* [What is required]:
The following data has a line with "X0536391Y0013555D01*" and a line with "X0010140Y0403740D01*". Write out exactly those lines and all the lines between them.

Text-based design files
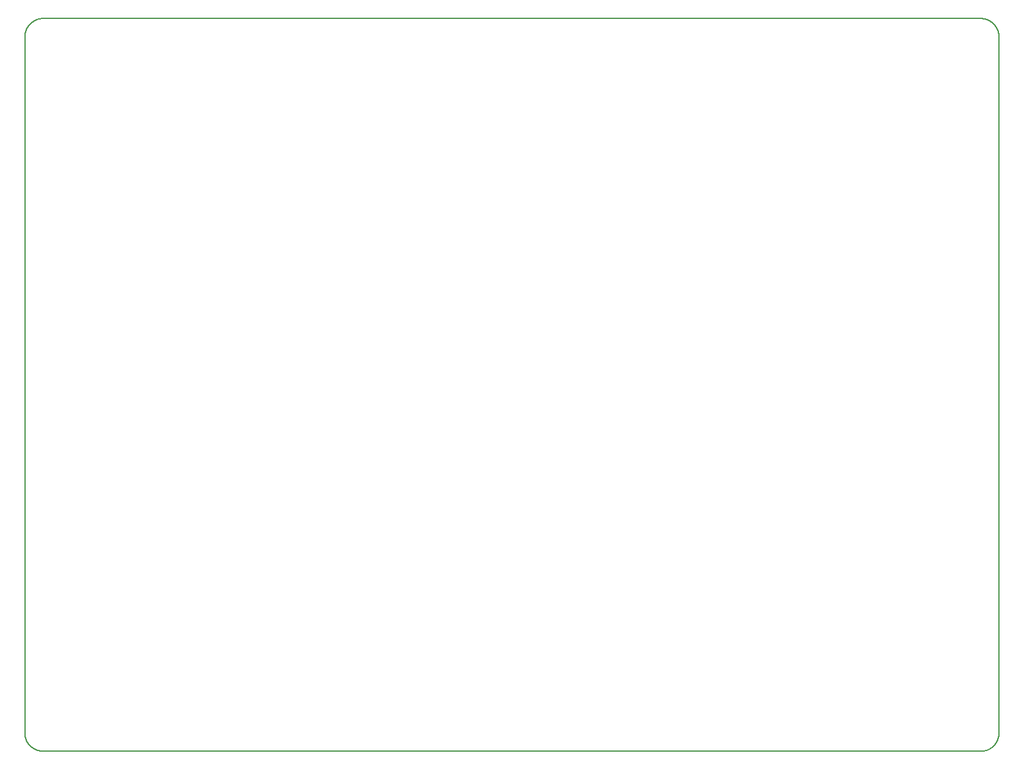
<source format=gko>
G75*
%MOIN*%
%OFA0B0*%
%FSLAX25Y25*%
%IPPOS*%
%LPD*%
%AMOC8*
5,1,8,0,0,1.08239X$1,22.5*
%
%ADD10C,0.00500*%
D10*
X0015000Y0005000D02*
X0526496Y0005000D01*
X0526738Y0005003D01*
X0526979Y0005012D01*
X0527220Y0005026D01*
X0527461Y0005047D01*
X0527701Y0005073D01*
X0527941Y0005105D01*
X0528180Y0005143D01*
X0528417Y0005186D01*
X0528654Y0005236D01*
X0528889Y0005291D01*
X0529123Y0005351D01*
X0529355Y0005418D01*
X0529586Y0005489D01*
X0529815Y0005567D01*
X0530042Y0005650D01*
X0530267Y0005738D01*
X0530490Y0005832D01*
X0530710Y0005931D01*
X0530928Y0006036D01*
X0531143Y0006145D01*
X0531356Y0006260D01*
X0531566Y0006380D01*
X0531772Y0006505D01*
X0531976Y0006635D01*
X0532177Y0006770D01*
X0532374Y0006910D01*
X0532568Y0007054D01*
X0532758Y0007203D01*
X0532944Y0007357D01*
X0533127Y0007515D01*
X0533306Y0007677D01*
X0533481Y0007844D01*
X0533652Y0008015D01*
X0533819Y0008190D01*
X0533981Y0008369D01*
X0534139Y0008552D01*
X0534293Y0008738D01*
X0534442Y0008928D01*
X0534586Y0009122D01*
X0534726Y0009319D01*
X0534861Y0009520D01*
X0534991Y0009724D01*
X0535116Y0009930D01*
X0535236Y0010140D01*
X0535351Y0010353D01*
X0535460Y0010568D01*
X0535565Y0010786D01*
X0535664Y0011006D01*
X0535758Y0011229D01*
X0535846Y0011454D01*
X0535929Y0011681D01*
X0536007Y0011910D01*
X0536078Y0012141D01*
X0536145Y0012373D01*
X0536205Y0012607D01*
X0536260Y0012842D01*
X0536310Y0013079D01*
X0536353Y0013316D01*
X0536391Y0013555D01*
X0536423Y0013795D01*
X0536449Y0014035D01*
X0536470Y0014276D01*
X0536484Y0014517D01*
X0536493Y0014758D01*
X0536496Y0015000D01*
X0536496Y0395000D01*
X0536493Y0395242D01*
X0536484Y0395483D01*
X0536470Y0395724D01*
X0536449Y0395965D01*
X0536423Y0396205D01*
X0536391Y0396445D01*
X0536353Y0396684D01*
X0536310Y0396921D01*
X0536260Y0397158D01*
X0536205Y0397393D01*
X0536145Y0397627D01*
X0536078Y0397859D01*
X0536007Y0398090D01*
X0535929Y0398319D01*
X0535846Y0398546D01*
X0535758Y0398771D01*
X0535664Y0398994D01*
X0535565Y0399214D01*
X0535460Y0399432D01*
X0535351Y0399647D01*
X0535236Y0399860D01*
X0535116Y0400070D01*
X0534991Y0400276D01*
X0534861Y0400480D01*
X0534726Y0400681D01*
X0534586Y0400878D01*
X0534442Y0401072D01*
X0534293Y0401262D01*
X0534139Y0401448D01*
X0533981Y0401631D01*
X0533819Y0401810D01*
X0533652Y0401985D01*
X0533481Y0402156D01*
X0533306Y0402323D01*
X0533127Y0402485D01*
X0532944Y0402643D01*
X0532758Y0402797D01*
X0532568Y0402946D01*
X0532374Y0403090D01*
X0532177Y0403230D01*
X0531976Y0403365D01*
X0531772Y0403495D01*
X0531566Y0403620D01*
X0531356Y0403740D01*
X0531143Y0403855D01*
X0530928Y0403964D01*
X0530710Y0404069D01*
X0530490Y0404168D01*
X0530267Y0404262D01*
X0530042Y0404350D01*
X0529815Y0404433D01*
X0529586Y0404511D01*
X0529355Y0404582D01*
X0529123Y0404649D01*
X0528889Y0404709D01*
X0528654Y0404764D01*
X0528417Y0404814D01*
X0528180Y0404857D01*
X0527941Y0404895D01*
X0527701Y0404927D01*
X0527461Y0404953D01*
X0527220Y0404974D01*
X0526979Y0404988D01*
X0526738Y0404997D01*
X0526496Y0405000D01*
X0015000Y0405000D01*
X0014758Y0404997D01*
X0014517Y0404988D01*
X0014276Y0404974D01*
X0014035Y0404953D01*
X0013795Y0404927D01*
X0013555Y0404895D01*
X0013316Y0404857D01*
X0013079Y0404814D01*
X0012842Y0404764D01*
X0012607Y0404709D01*
X0012373Y0404649D01*
X0012141Y0404582D01*
X0011910Y0404511D01*
X0011681Y0404433D01*
X0011454Y0404350D01*
X0011229Y0404262D01*
X0011006Y0404168D01*
X0010786Y0404069D01*
X0010568Y0403964D01*
X0010353Y0403855D01*
X0010140Y0403740D01*
X0009930Y0403620D01*
X0009724Y0403495D01*
X0009520Y0403365D01*
X0009319Y0403230D01*
X0009122Y0403090D01*
X0008928Y0402946D01*
X0008738Y0402797D01*
X0008552Y0402643D01*
X0008369Y0402485D01*
X0008190Y0402323D01*
X0008015Y0402156D01*
X0007844Y0401985D01*
X0007677Y0401810D01*
X0007515Y0401631D01*
X0007357Y0401448D01*
X0007203Y0401262D01*
X0007054Y0401072D01*
X0006910Y0400878D01*
X0006770Y0400681D01*
X0006635Y0400480D01*
X0006505Y0400276D01*
X0006380Y0400070D01*
X0006260Y0399860D01*
X0006145Y0399647D01*
X0006036Y0399432D01*
X0005931Y0399214D01*
X0005832Y0398994D01*
X0005738Y0398771D01*
X0005650Y0398546D01*
X0005567Y0398319D01*
X0005489Y0398090D01*
X0005418Y0397859D01*
X0005351Y0397627D01*
X0005291Y0397393D01*
X0005236Y0397158D01*
X0005186Y0396921D01*
X0005143Y0396684D01*
X0005105Y0396445D01*
X0005073Y0396205D01*
X0005047Y0395965D01*
X0005026Y0395724D01*
X0005012Y0395483D01*
X0005003Y0395242D01*
X0005000Y0395000D01*
X0005000Y0015000D01*
X0005003Y0014758D01*
X0005012Y0014517D01*
X0005026Y0014276D01*
X0005047Y0014035D01*
X0005073Y0013795D01*
X0005105Y0013555D01*
X0005143Y0013316D01*
X0005186Y0013079D01*
X0005236Y0012842D01*
X0005291Y0012607D01*
X0005351Y0012373D01*
X0005418Y0012141D01*
X0005489Y0011910D01*
X0005567Y0011681D01*
X0005650Y0011454D01*
X0005738Y0011229D01*
X0005832Y0011006D01*
X0005931Y0010786D01*
X0006036Y0010568D01*
X0006145Y0010353D01*
X0006260Y0010140D01*
X0006380Y0009930D01*
X0006505Y0009724D01*
X0006635Y0009520D01*
X0006770Y0009319D01*
X0006910Y0009122D01*
X0007054Y0008928D01*
X0007203Y0008738D01*
X0007357Y0008552D01*
X0007515Y0008369D01*
X0007677Y0008190D01*
X0007844Y0008015D01*
X0008015Y0007844D01*
X0008190Y0007677D01*
X0008369Y0007515D01*
X0008552Y0007357D01*
X0008738Y0007203D01*
X0008928Y0007054D01*
X0009122Y0006910D01*
X0009319Y0006770D01*
X0009520Y0006635D01*
X0009724Y0006505D01*
X0009930Y0006380D01*
X0010140Y0006260D01*
X0010353Y0006145D01*
X0010568Y0006036D01*
X0010786Y0005931D01*
X0011006Y0005832D01*
X0011229Y0005738D01*
X0011454Y0005650D01*
X0011681Y0005567D01*
X0011910Y0005489D01*
X0012141Y0005418D01*
X0012373Y0005351D01*
X0012607Y0005291D01*
X0012842Y0005236D01*
X0013079Y0005186D01*
X0013316Y0005143D01*
X0013555Y0005105D01*
X0013795Y0005073D01*
X0014035Y0005047D01*
X0014276Y0005026D01*
X0014517Y0005012D01*
X0014758Y0005003D01*
X0015000Y0005000D01*
M02*

</source>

* [Exercise answer]:
X0536391Y0013555D01*
X0536423Y0013795D01*
X0536449Y0014035D01*
X0536470Y0014276D01*
X0536484Y0014517D01*
X0536493Y0014758D01*
X0536496Y0015000D01*
X0536496Y0395000D01*
X0536493Y0395242D01*
X0536484Y0395483D01*
X0536470Y0395724D01*
X0536449Y0395965D01*
X0536423Y0396205D01*
X0536391Y0396445D01*
X0536353Y0396684D01*
X0536310Y0396921D01*
X0536260Y0397158D01*
X0536205Y0397393D01*
X0536145Y0397627D01*
X0536078Y0397859D01*
X0536007Y0398090D01*
X0535929Y0398319D01*
X0535846Y0398546D01*
X0535758Y0398771D01*
X0535664Y0398994D01*
X0535565Y0399214D01*
X0535460Y0399432D01*
X0535351Y0399647D01*
X0535236Y0399860D01*
X0535116Y0400070D01*
X0534991Y0400276D01*
X0534861Y0400480D01*
X0534726Y0400681D01*
X0534586Y0400878D01*
X0534442Y0401072D01*
X0534293Y0401262D01*
X0534139Y0401448D01*
X0533981Y0401631D01*
X0533819Y0401810D01*
X0533652Y0401985D01*
X0533481Y0402156D01*
X0533306Y0402323D01*
X0533127Y0402485D01*
X0532944Y0402643D01*
X0532758Y0402797D01*
X0532568Y0402946D01*
X0532374Y0403090D01*
X0532177Y0403230D01*
X0531976Y0403365D01*
X0531772Y0403495D01*
X0531566Y0403620D01*
X0531356Y0403740D01*
X0531143Y0403855D01*
X0530928Y0403964D01*
X0530710Y0404069D01*
X0530490Y0404168D01*
X0530267Y0404262D01*
X0530042Y0404350D01*
X0529815Y0404433D01*
X0529586Y0404511D01*
X0529355Y0404582D01*
X0529123Y0404649D01*
X0528889Y0404709D01*
X0528654Y0404764D01*
X0528417Y0404814D01*
X0528180Y0404857D01*
X0527941Y0404895D01*
X0527701Y0404927D01*
X0527461Y0404953D01*
X0527220Y0404974D01*
X0526979Y0404988D01*
X0526738Y0404997D01*
X0526496Y0405000D01*
X0015000Y0405000D01*
X0014758Y0404997D01*
X0014517Y0404988D01*
X0014276Y0404974D01*
X0014035Y0404953D01*
X0013795Y0404927D01*
X0013555Y0404895D01*
X0013316Y0404857D01*
X0013079Y0404814D01*
X0012842Y0404764D01*
X0012607Y0404709D01*
X0012373Y0404649D01*
X0012141Y0404582D01*
X0011910Y0404511D01*
X0011681Y0404433D01*
X0011454Y0404350D01*
X0011229Y0404262D01*
X0011006Y0404168D01*
X0010786Y0404069D01*
X0010568Y0403964D01*
X0010353Y0403855D01*
X0010140Y0403740D01*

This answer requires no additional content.